_Zitierter Abschnitt_
========================================

Die Beschwerdeführerin hat dem Bund Aufwendungen in der Höhe von S 3.035,-- binnen zwei Wochen bei sonstiger Exekution zu ersetzen.
Begründung
Mit dem im Instanzenzug ergangenen angefochtenen Bescheid des Bundesministers für wirtschaftliche Angelegenheiten vom 2. Mai 1991 wurde die Berufung der Beschwerdeführerin "gegen den Bescheid der Bezirkshauptmannschaft Vöcklabruck vom 4. 1. 1990, Zl. Ge-43/01-1990,... im Grunde des § 63 Abs. 5 AVG 1950 als verspätet zurückgewiesen".
In der Begründung dieses Bescheides heißt es zur Darstellung des Verwaltungsgeschehens wie folgt:
"Mit Bescheid der Bezirkshauptmannschaft Vöcklabruck vom 4. 1. 1990, Zl. Ge-53/01-1990, wurden unter Spruchteil I der H-Gesellschaft m.b.H. für ihre Betriebsanlage im Standort A, S-Straße 54c, mehrere Auflagen gemäß § 79 GewO 1973 zusätzlich vorgeschrieben.

========================================

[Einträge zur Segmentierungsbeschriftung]
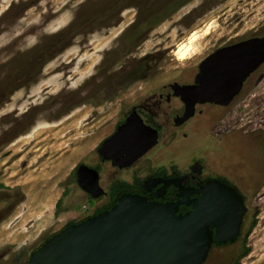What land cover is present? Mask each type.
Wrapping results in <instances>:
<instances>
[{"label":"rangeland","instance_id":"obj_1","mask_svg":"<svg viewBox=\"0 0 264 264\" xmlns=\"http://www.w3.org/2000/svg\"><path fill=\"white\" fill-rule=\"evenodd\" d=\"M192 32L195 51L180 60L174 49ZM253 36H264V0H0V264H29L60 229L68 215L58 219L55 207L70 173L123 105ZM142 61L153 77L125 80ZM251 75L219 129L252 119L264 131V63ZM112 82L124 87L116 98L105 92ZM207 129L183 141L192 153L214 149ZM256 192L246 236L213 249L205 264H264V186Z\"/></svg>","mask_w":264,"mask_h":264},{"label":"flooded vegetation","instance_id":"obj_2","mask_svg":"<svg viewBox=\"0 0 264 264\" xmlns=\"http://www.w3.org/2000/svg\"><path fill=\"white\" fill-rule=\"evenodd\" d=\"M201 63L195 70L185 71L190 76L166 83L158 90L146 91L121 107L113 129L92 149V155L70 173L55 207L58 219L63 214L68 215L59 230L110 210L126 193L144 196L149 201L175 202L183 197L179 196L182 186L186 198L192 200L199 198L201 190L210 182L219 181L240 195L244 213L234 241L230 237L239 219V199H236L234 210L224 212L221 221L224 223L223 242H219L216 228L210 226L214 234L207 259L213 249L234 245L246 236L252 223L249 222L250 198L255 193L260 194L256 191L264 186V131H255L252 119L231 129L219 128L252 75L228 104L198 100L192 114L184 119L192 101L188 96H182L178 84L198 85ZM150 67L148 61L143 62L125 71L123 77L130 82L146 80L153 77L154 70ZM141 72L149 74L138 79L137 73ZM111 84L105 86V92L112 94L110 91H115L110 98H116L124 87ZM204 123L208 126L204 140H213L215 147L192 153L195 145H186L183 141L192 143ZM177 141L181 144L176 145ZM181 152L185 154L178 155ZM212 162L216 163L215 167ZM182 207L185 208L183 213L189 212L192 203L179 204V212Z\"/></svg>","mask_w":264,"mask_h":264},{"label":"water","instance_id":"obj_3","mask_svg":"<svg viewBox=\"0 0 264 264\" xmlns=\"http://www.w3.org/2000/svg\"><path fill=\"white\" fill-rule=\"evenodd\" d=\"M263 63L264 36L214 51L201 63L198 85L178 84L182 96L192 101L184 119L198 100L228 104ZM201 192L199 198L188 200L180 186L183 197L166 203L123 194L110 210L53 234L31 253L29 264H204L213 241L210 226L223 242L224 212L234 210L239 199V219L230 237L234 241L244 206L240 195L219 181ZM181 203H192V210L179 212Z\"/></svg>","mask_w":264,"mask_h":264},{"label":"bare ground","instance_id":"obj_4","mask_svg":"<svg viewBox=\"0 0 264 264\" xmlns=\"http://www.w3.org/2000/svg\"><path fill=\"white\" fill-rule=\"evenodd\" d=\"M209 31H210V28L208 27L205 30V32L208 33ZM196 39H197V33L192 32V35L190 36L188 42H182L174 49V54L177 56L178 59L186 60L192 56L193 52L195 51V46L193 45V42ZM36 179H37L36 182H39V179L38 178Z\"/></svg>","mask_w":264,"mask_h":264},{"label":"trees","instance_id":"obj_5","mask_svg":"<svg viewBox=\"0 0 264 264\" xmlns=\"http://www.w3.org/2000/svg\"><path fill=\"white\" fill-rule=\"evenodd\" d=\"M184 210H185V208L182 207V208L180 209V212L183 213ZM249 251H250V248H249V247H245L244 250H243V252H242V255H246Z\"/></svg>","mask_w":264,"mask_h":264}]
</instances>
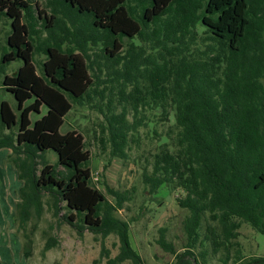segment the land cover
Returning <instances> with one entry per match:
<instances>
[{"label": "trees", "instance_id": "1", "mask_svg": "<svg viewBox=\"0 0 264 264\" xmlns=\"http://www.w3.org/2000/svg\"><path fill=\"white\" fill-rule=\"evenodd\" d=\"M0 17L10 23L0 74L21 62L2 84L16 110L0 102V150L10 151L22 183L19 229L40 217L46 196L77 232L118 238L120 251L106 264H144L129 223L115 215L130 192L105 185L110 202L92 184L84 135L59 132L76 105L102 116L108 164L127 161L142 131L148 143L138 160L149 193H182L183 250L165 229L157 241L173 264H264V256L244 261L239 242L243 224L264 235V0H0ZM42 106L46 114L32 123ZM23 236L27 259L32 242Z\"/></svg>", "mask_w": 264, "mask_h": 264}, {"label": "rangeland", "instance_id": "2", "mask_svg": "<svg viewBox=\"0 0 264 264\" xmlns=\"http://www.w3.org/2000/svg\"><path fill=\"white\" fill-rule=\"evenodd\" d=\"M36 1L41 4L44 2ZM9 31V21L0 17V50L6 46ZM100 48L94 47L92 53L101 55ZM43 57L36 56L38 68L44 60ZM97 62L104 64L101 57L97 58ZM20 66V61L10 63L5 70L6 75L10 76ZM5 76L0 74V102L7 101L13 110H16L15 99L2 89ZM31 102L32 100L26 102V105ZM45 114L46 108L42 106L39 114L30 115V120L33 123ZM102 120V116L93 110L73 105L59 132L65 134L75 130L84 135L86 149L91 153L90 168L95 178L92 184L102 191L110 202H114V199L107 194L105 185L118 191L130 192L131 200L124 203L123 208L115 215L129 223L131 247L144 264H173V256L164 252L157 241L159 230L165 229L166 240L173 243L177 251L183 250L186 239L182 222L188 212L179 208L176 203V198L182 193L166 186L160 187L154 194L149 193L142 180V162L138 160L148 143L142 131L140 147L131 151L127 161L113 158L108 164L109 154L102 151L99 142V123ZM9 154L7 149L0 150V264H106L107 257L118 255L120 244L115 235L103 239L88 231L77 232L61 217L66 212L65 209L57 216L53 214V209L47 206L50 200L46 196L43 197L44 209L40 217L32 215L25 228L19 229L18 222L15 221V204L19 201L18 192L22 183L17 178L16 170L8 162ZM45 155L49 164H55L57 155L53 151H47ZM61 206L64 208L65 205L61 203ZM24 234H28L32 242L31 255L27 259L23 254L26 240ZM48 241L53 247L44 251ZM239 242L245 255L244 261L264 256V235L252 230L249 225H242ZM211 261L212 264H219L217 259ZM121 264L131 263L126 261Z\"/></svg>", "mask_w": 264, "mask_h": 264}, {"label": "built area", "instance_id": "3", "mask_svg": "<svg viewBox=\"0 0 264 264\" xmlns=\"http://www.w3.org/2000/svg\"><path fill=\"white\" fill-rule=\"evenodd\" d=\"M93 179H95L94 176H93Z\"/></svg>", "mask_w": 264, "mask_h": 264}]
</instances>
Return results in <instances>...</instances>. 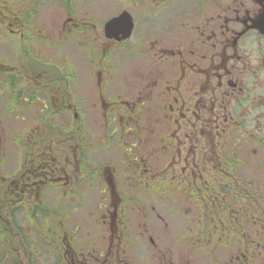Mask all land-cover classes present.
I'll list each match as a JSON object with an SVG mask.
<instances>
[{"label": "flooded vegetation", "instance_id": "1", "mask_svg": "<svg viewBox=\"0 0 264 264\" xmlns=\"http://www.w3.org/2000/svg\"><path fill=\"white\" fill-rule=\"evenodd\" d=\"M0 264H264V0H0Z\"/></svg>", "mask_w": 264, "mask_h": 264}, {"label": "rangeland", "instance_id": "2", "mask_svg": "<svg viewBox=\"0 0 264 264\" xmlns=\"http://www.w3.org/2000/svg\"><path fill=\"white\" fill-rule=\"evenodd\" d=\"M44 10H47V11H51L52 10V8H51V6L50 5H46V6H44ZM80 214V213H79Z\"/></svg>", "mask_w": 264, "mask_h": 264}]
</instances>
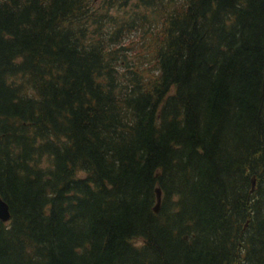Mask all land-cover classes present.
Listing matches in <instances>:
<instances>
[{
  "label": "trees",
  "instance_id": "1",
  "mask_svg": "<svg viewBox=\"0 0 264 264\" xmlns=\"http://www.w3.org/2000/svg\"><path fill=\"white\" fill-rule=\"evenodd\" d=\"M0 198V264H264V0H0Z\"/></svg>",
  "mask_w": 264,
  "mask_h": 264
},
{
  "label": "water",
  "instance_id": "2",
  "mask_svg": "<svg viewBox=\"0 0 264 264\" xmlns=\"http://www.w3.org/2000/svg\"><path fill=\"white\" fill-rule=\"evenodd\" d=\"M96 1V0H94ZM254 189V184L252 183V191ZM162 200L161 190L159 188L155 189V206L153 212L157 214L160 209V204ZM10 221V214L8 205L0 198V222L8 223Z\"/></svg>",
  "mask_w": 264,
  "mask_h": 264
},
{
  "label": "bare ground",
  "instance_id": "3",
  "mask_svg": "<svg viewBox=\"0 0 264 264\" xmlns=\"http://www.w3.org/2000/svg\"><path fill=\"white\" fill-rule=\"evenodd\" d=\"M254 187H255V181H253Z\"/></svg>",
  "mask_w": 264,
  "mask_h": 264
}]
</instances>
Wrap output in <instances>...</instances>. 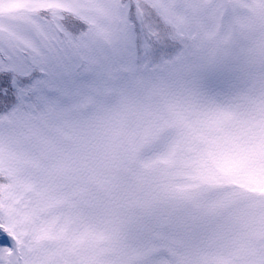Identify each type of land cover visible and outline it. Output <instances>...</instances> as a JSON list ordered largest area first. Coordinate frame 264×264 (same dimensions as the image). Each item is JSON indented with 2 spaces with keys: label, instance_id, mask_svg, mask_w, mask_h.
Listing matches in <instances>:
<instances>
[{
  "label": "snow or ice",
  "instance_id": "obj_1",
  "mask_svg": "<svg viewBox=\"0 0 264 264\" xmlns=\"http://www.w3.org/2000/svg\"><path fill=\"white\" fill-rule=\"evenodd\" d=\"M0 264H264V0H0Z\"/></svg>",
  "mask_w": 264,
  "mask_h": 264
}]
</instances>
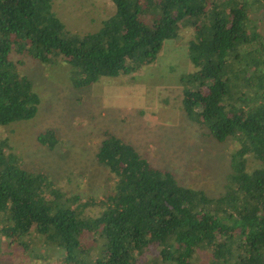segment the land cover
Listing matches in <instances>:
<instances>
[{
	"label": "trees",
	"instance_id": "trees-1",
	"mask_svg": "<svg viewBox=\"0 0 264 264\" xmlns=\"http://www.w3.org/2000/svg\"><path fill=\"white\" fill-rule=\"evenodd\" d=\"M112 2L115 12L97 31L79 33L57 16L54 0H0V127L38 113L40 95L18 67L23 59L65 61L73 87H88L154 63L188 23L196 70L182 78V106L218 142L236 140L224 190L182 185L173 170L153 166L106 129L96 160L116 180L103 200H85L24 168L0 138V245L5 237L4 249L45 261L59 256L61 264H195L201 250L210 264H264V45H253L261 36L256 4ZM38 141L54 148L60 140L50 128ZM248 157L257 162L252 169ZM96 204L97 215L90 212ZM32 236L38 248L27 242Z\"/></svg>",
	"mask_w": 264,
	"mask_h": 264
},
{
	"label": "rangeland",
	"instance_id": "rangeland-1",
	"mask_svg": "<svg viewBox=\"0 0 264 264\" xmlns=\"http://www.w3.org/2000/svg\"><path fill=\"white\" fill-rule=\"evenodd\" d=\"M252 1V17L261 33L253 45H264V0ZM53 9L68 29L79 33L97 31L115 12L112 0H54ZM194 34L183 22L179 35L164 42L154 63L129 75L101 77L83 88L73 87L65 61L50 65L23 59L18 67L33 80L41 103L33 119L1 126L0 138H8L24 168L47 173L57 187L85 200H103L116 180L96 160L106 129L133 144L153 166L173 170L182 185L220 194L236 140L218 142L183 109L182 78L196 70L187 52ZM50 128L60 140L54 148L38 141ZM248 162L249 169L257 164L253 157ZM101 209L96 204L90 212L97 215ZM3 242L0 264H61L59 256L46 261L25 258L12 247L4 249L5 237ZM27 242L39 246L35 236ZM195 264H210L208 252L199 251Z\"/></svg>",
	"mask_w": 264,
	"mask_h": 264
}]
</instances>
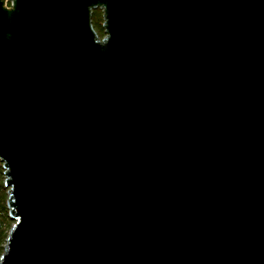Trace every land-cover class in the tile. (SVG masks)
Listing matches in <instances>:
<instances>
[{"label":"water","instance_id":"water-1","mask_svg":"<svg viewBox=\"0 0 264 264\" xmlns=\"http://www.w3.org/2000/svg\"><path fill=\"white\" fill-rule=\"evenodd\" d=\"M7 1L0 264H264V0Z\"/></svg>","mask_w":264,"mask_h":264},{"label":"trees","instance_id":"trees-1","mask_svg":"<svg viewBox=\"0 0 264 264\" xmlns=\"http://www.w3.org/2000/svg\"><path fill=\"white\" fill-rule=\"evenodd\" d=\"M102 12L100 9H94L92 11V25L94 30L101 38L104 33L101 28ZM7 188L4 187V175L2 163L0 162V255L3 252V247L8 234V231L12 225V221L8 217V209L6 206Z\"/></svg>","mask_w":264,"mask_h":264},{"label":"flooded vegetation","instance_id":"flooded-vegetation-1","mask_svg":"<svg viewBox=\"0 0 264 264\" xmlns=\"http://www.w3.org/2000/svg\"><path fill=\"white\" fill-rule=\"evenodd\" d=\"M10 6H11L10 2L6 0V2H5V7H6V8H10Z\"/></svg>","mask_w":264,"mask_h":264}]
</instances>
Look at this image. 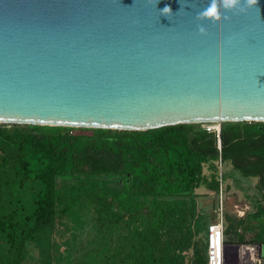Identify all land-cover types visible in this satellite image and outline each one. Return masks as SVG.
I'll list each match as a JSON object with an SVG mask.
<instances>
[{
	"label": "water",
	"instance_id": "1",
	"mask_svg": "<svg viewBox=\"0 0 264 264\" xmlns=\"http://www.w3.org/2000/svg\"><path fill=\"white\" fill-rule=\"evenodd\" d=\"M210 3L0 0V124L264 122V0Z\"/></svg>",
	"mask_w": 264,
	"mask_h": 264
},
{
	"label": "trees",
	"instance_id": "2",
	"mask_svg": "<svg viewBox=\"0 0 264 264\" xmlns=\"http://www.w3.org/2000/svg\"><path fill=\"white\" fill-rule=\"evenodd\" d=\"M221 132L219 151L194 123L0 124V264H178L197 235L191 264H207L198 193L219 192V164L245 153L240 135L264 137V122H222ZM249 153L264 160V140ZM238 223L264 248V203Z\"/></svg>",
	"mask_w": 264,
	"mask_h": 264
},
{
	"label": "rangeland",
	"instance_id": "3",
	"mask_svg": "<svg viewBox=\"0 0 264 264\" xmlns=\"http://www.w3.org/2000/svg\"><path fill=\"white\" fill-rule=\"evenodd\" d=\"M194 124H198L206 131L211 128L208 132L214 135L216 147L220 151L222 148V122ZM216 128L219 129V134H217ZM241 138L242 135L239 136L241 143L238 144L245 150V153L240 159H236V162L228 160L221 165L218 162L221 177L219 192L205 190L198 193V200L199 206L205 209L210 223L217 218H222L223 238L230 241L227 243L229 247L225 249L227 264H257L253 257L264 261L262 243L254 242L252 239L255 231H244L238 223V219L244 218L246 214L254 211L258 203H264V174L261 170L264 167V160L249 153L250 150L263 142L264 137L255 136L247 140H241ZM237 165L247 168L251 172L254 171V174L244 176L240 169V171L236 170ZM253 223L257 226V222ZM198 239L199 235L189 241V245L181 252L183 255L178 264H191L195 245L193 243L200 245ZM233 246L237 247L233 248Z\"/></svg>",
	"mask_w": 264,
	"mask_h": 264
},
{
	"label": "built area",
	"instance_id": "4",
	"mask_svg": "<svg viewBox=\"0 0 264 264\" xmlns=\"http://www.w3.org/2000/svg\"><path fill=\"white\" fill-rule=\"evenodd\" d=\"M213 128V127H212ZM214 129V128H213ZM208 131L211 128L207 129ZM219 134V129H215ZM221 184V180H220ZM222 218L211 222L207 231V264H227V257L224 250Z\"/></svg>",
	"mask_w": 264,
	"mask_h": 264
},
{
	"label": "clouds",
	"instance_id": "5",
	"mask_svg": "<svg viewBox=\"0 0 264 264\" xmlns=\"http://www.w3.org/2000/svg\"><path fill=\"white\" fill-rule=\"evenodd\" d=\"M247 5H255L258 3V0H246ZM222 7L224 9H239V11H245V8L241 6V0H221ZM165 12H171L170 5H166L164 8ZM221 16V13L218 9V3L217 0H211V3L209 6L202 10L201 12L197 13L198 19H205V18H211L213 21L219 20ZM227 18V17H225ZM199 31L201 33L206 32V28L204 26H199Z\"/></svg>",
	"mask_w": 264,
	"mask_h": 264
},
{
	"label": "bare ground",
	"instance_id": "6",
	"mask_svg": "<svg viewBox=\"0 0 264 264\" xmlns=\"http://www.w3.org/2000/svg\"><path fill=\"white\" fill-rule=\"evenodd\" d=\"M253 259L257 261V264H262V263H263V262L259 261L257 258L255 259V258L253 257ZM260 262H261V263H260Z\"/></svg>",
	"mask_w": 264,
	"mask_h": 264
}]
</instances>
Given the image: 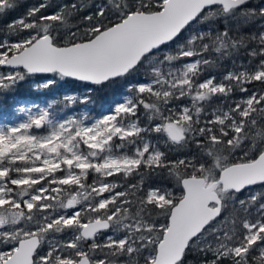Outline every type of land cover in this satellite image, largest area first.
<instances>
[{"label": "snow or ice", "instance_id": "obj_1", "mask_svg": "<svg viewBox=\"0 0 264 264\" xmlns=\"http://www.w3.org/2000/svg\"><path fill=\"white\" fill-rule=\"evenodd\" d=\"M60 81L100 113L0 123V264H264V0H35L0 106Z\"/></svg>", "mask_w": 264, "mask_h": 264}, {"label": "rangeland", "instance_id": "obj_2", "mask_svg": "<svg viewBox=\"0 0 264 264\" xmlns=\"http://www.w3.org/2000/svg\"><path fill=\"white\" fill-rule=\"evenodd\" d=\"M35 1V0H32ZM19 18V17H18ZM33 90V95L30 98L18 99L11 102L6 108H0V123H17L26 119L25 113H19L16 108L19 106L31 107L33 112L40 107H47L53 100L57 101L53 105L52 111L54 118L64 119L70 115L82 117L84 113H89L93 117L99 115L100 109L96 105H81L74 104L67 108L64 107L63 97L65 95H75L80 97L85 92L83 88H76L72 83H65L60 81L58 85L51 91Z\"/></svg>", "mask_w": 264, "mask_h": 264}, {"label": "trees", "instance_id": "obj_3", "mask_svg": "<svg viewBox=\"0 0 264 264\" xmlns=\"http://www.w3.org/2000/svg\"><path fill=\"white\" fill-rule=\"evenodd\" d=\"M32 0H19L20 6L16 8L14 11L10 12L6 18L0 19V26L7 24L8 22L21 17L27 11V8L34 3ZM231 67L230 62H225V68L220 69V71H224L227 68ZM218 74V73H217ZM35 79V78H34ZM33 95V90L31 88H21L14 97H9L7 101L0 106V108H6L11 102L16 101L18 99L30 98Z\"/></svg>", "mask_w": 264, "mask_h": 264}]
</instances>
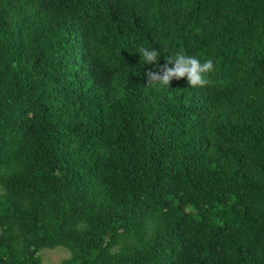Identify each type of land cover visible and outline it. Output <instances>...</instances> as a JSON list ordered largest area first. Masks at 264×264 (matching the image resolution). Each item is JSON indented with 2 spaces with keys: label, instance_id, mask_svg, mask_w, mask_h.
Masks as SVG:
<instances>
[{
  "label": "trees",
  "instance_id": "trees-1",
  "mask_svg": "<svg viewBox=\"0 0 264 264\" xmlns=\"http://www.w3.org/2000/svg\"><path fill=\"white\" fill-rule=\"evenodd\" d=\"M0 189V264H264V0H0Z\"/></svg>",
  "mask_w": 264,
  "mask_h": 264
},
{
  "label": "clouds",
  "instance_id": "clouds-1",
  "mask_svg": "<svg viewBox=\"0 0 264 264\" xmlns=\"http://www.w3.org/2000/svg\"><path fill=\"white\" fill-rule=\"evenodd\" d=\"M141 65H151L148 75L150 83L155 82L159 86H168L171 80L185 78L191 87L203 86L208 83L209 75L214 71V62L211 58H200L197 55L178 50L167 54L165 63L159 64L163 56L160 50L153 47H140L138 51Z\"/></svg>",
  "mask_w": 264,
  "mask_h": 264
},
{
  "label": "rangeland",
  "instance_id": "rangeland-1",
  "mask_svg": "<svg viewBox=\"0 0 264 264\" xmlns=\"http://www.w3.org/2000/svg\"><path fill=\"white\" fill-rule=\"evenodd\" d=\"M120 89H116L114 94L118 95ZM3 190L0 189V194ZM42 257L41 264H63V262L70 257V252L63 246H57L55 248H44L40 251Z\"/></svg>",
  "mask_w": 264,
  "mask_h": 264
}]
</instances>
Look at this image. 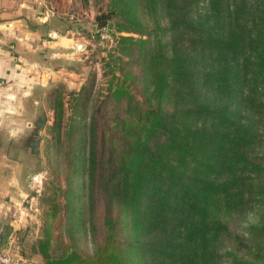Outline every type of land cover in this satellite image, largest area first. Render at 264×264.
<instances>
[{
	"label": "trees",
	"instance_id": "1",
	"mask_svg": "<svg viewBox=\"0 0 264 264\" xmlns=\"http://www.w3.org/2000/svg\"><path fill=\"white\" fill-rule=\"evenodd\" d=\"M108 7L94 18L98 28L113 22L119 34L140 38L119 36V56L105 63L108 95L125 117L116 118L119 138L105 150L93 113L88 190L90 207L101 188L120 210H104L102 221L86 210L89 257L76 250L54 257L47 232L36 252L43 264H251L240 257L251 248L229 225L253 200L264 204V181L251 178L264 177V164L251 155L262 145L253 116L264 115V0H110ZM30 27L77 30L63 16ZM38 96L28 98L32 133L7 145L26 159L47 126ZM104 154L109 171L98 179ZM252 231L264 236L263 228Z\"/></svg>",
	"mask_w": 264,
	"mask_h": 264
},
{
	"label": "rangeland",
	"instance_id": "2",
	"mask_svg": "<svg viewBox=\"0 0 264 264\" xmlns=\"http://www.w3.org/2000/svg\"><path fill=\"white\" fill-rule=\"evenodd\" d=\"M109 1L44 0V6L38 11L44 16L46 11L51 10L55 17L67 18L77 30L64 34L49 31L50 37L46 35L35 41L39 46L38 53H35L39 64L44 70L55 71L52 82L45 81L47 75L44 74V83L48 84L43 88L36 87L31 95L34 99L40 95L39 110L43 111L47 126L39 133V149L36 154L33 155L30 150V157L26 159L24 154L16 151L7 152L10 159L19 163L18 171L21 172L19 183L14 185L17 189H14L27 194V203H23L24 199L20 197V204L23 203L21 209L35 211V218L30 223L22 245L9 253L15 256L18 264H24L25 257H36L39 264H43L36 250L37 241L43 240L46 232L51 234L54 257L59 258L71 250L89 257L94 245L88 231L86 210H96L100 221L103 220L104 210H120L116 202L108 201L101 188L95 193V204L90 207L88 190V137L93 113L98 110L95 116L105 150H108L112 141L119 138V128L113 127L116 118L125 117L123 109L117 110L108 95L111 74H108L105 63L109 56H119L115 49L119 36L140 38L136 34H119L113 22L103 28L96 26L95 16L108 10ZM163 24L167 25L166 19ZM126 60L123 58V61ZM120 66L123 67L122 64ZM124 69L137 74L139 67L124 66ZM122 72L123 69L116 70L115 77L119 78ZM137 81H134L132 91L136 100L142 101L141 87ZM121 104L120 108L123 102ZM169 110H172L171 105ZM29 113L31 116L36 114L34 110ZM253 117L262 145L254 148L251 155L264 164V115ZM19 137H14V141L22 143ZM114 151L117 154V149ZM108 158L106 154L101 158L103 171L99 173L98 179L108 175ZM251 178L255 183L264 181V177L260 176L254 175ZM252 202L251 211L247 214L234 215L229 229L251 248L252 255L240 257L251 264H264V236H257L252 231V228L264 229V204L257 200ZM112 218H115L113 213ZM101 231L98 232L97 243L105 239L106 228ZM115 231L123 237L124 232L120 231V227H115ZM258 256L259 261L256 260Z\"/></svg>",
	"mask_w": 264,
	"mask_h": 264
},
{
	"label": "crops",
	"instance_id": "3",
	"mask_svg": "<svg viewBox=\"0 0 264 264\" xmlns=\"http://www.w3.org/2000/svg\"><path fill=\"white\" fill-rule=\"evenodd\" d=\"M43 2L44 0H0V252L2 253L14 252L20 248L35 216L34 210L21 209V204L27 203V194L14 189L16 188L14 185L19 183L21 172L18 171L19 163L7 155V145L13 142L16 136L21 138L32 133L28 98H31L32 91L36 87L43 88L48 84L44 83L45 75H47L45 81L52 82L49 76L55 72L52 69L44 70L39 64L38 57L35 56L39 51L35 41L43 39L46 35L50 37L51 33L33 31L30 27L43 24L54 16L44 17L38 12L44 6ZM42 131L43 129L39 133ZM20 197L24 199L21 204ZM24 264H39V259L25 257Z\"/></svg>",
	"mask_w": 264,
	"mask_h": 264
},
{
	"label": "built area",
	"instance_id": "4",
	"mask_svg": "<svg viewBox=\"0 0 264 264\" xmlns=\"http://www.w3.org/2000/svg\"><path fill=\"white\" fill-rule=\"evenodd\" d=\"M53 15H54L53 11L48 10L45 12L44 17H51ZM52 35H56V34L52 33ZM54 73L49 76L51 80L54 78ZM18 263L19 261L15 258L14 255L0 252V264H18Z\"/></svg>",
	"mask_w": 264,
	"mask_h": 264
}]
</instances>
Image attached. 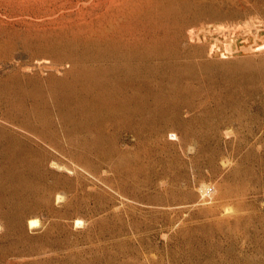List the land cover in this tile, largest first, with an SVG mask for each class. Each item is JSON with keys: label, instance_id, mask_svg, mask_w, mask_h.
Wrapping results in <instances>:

========================================

_Arbeitsanweisungen_
1. Schreiben Sie aus dem zitierten Abschnitt den Text ab, beginnend mit „In der Begründung“ und weiter bis einschließlich „1973 zusätzlich vorgeschrieben.“.
2. Wer hat laut dem zitierten Abschnitt den angefochtenen Bescheid vom 2. Mai 1991 erlassen?
Die Einträge stammen aus einer anderen Quelle.

_Endergebnisse_
1.
In der Begründung dieses Bescheides heißt es zur Darstellung des Verwaltungsgeschehens wie folgt:
"Mit Bescheid der Bezirkshauptmannschaft Vöcklabruck vom 4. 1. 1990, Zl. Ge-53/01-1990, wurden unter Spruchteil I der H-Gesellschaft m.b.H. für ihre Betriebsanlage im Standort A, S-Straße 54c, mehrere Auflagen gemäß § 79 GewO 1973 zusätzlich vorgeschrieben.

2. Der Bundesminister für wirtschaftliche Angelegenheiten.